Normally, the colon contracts rhythmically to propel contents on its digestive journey. In IBS, the colon is unusually sensitive and normal spasms cause the patient to experience pain. The nerve endings send signals to either speed up or slow down the movement. Because water is absorbed through the intestinal wall, faster spasms cause diarrhea while slower contractions cause constipation.
In IBS-D, the sufferer experiences bouts of diarrhea when food moves too quickly through the digestive tract. The rapid movement inhibits the absorption of water and digestive juices so stools are loose and poorly formed.
Additionally, because food moves so quickly, it doesn't undergo the usual process of digestion in the stomach and small intestine. Undigested food enters the large intestine where normal intestinal bacteria take over the work usually performed by digestive enzymes in the stomach and small intestine. Bacteria emit gases as a normal part of their digestive process. This gas builds up and can cause bloating, flatulence and pain.
Better Digestion Can Ease Symptoms
When food is digested properly in the stomach and small intestine, only nondigestible particles make their way into the large intestine where the remaining water is absorbed. The result is a well-formed stool, with enough moisture to pass easily.
In order to undergo thorough digestion, enzymes secreted by the liver, pancreas and other digestive organs create chemical reactions that convert proteins, fats, and carbohydrates into smaller particles. These particles are then able to be absorbed into the body. When food moves too quickly through the stomach and small intestine, enzymes don't have enough time to complete this process.
Supplementing with digestive enzymes can help ensure that food gets broken down and absorbed properly. Different enzymes break down specific nutrients. Supplementing with the correct enzyme can prevent undigested food from reaching the large intestine and may help prevent gas, bloating and pain.
Enzymes and Digestion
Enzymes speed up the breakdown of food during digestion. Specific enzymes work on specific types of food. The following shows which enzymes break down each food type:
- Amylase - Starches
- Protease - Proteins
- Lipase - Fats
- Sucrase - Sucrose (Sugar)
- Lactase - Lactose (Milk Sugar)
Dozens more enzymes work to break down specific particles within each category. For instance, the enzyme alpha-galactosidase helps break down complex sugars found in some starches such as legumes while maltase aids in the digestion of maltose, a sugar particle that results when sucrose is broken down.

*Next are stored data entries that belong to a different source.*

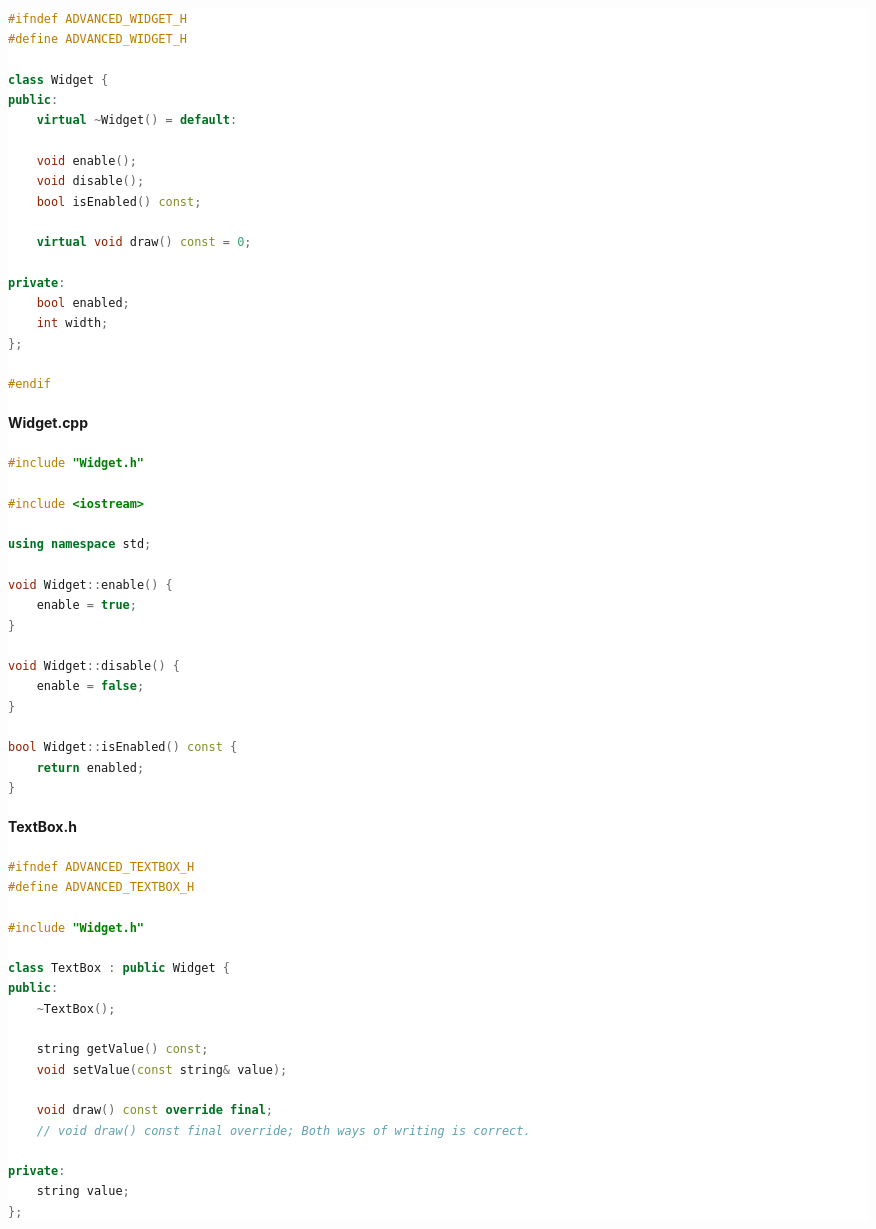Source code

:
 ```cpp
#ifndef ADVANCED_WIDGET_H
#define ADVANCED_WIDGET_H

class Widget {
public:
    virtual ~Widget() = default:

    void enable();
    void disable();
    bool isEnabled() const;

    virtual void draw() const = 0;

private:
    bool enabled;
    int width;
};

#endif
```

#### Widget.cpp

```cpp
#include "Widget.h"

#include <iostream>

using namespace std;

void Widget::enable() {
    enable = true;
}

void Widget::disable() {
    enable = false;
}

bool Widget::isEnabled() const {
    return enabled;
}
```

#### TextBox.h

```cpp
#ifndef ADVANCED_TEXTBOX_H
#define ADVANCED_TEXTBOX_H

#include "Widget.h"

class TextBox : public Widget {
public:
    ~TextBox();

    string getValue() const;
    void setValue(const string& value);

    void draw() const override final;
    // void draw() const final override; Both ways of writing is correct.

private:
    string value;
};

```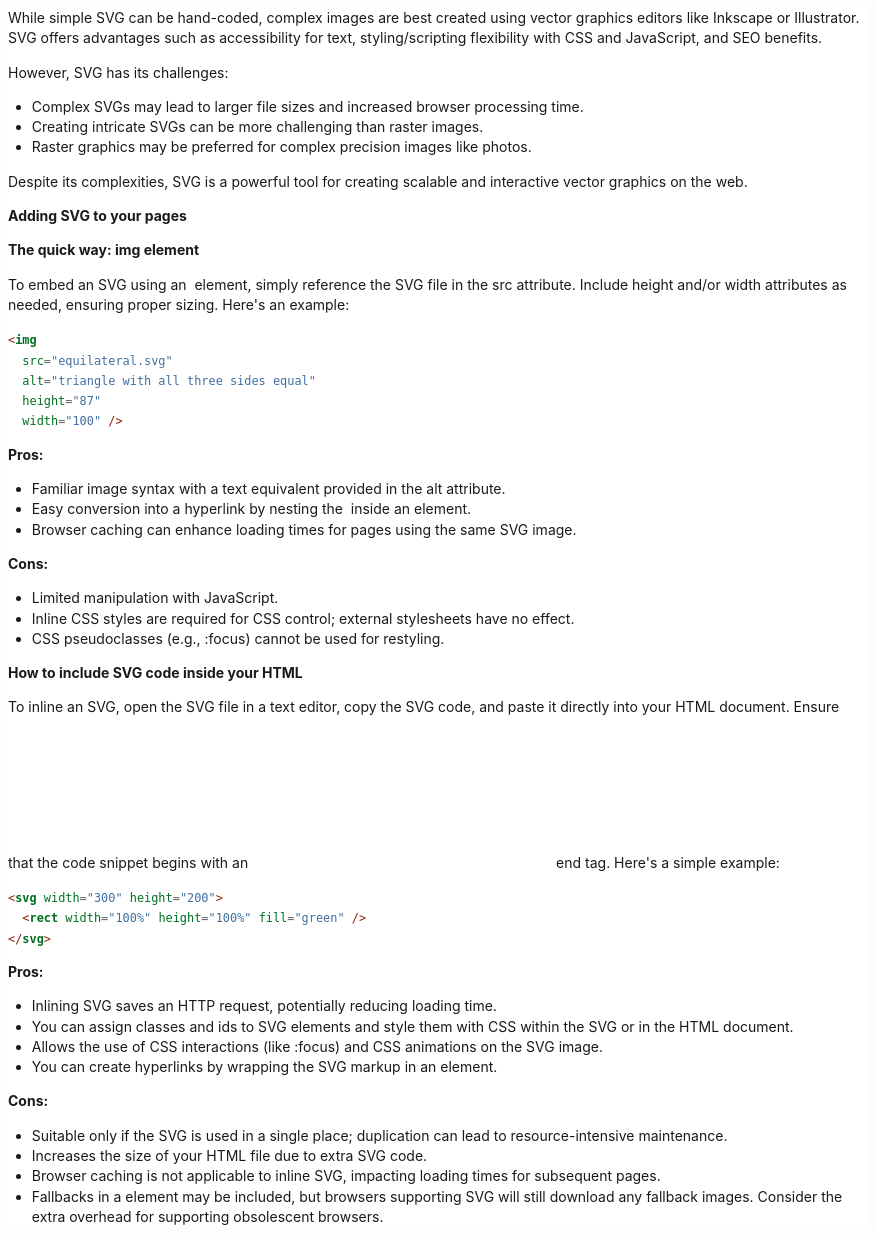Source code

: While simple SVG can be hand-coded, complex images are best created using vector graphics editors like Inkscape or Illustrator. SVG offers advantages such as accessibility for text, styling/scripting flexibility with CSS and JavaScript, and SEO benefits.

However, SVG has its challenges:
- Complex SVGs may lead to larger file sizes and increased browser processing time.
- Creating intricate SVGs can be more challenging than raster images.
- Raster graphics may be preferred for complex precision images like photos.

Despite its complexities, SVG is a powerful tool for creating scalable and interactive vector graphics on the web.

**Adding SVG to your pages**

**The quick way: img element**

To embed an SVG using an <img> element, simply reference the SVG file in the src attribute. Include height and/or width attributes as needed, ensuring proper sizing. Here's an example:

```html
<img
  src="equilateral.svg"
  alt="triangle with all three sides equal"
  height="87"
  width="100" />
```

**Pros:**
- Familiar image syntax with a text equivalent provided in the alt attribute.
- Easy conversion into a hyperlink by nesting the <img> inside an <a> element.
- Browser caching can enhance loading times for pages using the same SVG image.

**Cons:**
- Limited manipulation with JavaScript.
- Inline CSS styles are required for CSS control; external stylesheets have no effect.
- CSS pseudoclasses (e.g., :focus) cannot be used for restyling.

**How to include SVG code inside your HTML**

To inline an SVG, open the SVG file in a text editor, copy the SVG code, and paste it directly into your HTML document. Ensure that the code snippet begins with an <svg> start tag and ends with an </svg> end tag. Here's a simple example:

```html
<svg width="300" height="200">
  <rect width="100%" height="100%" fill="green" />
</svg>
```

**Pros:**
- Inlining SVG saves an HTTP request, potentially reducing loading time.
- You can assign classes and ids to SVG elements and style them with CSS within the SVG or in the HTML document.
- Allows the use of CSS interactions (like :focus) and CSS animations on the SVG image.
- You can create hyperlinks by wrapping the SVG markup in an <a> element.

**Cons:**
- Suitable only if the SVG is used in a single place; duplication can lead to resource-intensive maintenance.
- Increases the size of your HTML file due to extra SVG code.
- Browser caching is not applicable to inline SVG, impacting loading times for subsequent pages.
- Fallbacks in a <foreignObject> element may be included, but browsers supporting SVG will still download any fallback images. Consider the extra overhead for supporting obsolescent browsers.
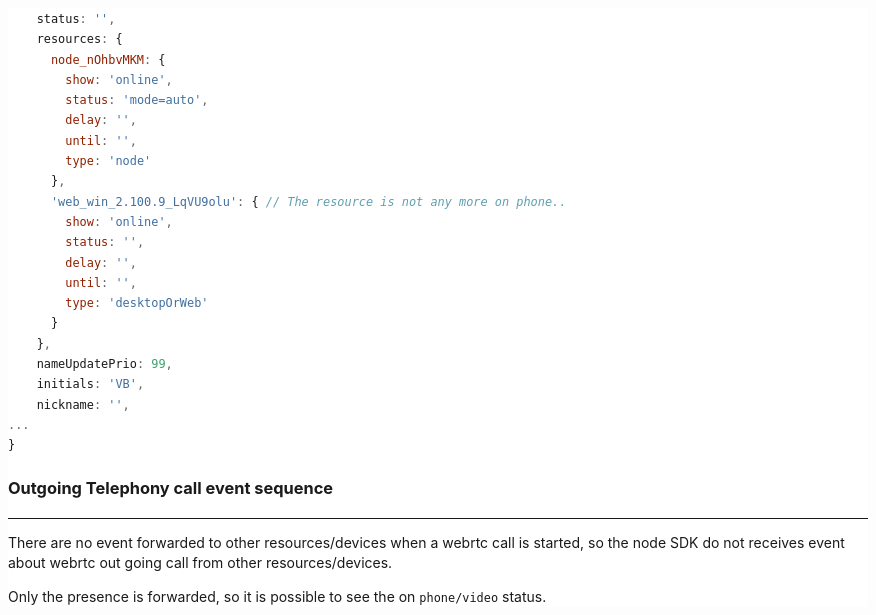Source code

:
 ```js
    status: '', 
    resources: {
      node_nOhbvMKM: {
        show: 'online',
        status: 'mode=auto',
        delay: '',
        until: '',
        type: 'node'
      },
      'web_win_2.100.9_LqVU9olu': { // The resource is not any more on phone..
        show: 'online',
        status: '',
        delay: '',
        until: '',
        type: 'desktopOrWeb'
      }
    },
    nameUpdatePrio: 99,
    initials: 'VB',
    nickname: '',
...
}
```


### Outgoing Telephony call event sequence
---

There are no event forwarded to other resources/devices when a webrtc call is started, so the node SDK do not receives event about webrtc out going call from other resources/devices.

Only the presence is forwarded, so it is possible to see the on `phone/video` status.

Enzymes help break food down into digestible particles
Digestive Enzymes for Gas and Bloating
- IBS-D is a dysfunction of the digestive tract that faster-than-normal colonic spasm.
- The rapid transit of food leaves less time for digestion and absorption.
- Digestive enzymes can aid in breaking down food before it reaches the large intestine.
- Better digestion can relieve some of the symptoms of IBS-D.